The new products include A.I. “stickers” that transform text messages into customized visuals (for example, typing “super happy dog on a pogo stick” will render a cartoon of same, which you can then send to other users), A.I.-powered image editing, and a virtual assistant that can answer questions.
Given the recent controversies over Meta’s data privacy and security, the company is rushing to assure users that it intends to build A.I. “responsibly with safety in mind.” How that actually plays out in the real world is anyone’s guess, although a company blog posting suggested that user feedback will be used to “ultimately enhance the experience at scale.”
Meta’s new AI Studio will enable tech pros to build “third-party AIs for our messaging services with our APIs in the coming weeks, starting on Messenger then expanding to WhatsApp,” the posting added. In theory, that will mean businesses will be able to create customized A.I. on Meta’s platforms that respond to customer needs; meanwhile, “creators” will have the ability to “build A.I.s that extend their virtual presence across our apps.” If all that seems a little vague, it’s still early days.

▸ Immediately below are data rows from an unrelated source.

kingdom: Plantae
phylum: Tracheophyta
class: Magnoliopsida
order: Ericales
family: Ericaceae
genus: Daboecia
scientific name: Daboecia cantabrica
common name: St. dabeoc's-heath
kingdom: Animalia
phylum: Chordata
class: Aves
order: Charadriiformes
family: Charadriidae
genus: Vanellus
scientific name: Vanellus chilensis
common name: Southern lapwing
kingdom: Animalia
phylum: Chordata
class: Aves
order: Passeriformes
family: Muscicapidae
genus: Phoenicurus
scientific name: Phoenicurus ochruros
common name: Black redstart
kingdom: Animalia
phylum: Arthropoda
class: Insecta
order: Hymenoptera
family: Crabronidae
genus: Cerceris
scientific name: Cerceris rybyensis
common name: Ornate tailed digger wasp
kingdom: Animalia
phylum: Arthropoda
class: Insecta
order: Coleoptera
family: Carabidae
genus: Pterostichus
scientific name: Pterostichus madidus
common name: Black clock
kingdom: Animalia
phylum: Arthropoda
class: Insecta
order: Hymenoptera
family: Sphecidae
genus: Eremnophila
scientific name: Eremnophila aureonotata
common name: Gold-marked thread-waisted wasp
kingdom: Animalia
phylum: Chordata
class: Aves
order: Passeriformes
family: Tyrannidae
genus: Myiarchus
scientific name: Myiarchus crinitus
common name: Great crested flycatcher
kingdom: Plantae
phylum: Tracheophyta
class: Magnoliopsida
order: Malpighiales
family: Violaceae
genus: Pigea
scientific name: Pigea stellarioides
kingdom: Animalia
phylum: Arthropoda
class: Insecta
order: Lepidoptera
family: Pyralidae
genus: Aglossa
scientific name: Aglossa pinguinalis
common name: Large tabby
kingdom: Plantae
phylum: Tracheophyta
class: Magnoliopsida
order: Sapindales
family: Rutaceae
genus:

“We’re also building a sandbox that will be released in the coming year, enabling anyone to experiment with creating their own AI,” the blog post concluded. “As our universe of A.I.s continues to grow and evolve, we’ll bring this sandbox to the metaverse, giving you the chance to build A.I.s that adopt an even greater level of realism, embodiment, and connectedness.”
Chatbots Redux
Technically, this is Meta’s second run at enabling businesses, tech professionals, and creators to build intelligent assistants that interact with customers. Way back in ye olden days of 2016, Meta—then known far and wide as Facebook—released a toolkit for building chatbots capable of responding to human queries with text messages, images, and links. For a hot moment, tech executives seemed to think that chatbots were the future of customer service and e-commerce.
However, users became increasingly frustrated over the bots’ rigid scripting and weird errors. Will this second attempt prove more effective? Given the exponentially increasing power of generative A.I., the answer could be “yes,” but there’s still a high potential for error if businesses don’t establish the right parameters for their respective automations. Nobody wants an A.I..-powered customer service chatbot that suddenly starts screaming profanity in response to a customer’s question about shipping.
The Future of A.I.
For those software developers and other tech pros whose jobs touch on Meta’s ecosystem in some way, these announcements are potentially seismic; once Meta actually rolls out the tools associated with AI Studio, these professionals could be tasked with building A.I.-powered chatbots and other features for their employers.
For everyone else, the Meta announcements are a reminder that A.I. is rapidly altering tech workflows. Chatbots are becoming more sophisticated at writing and debugging code, which (along with other tools like low- and no-code platforms) could change how software is built.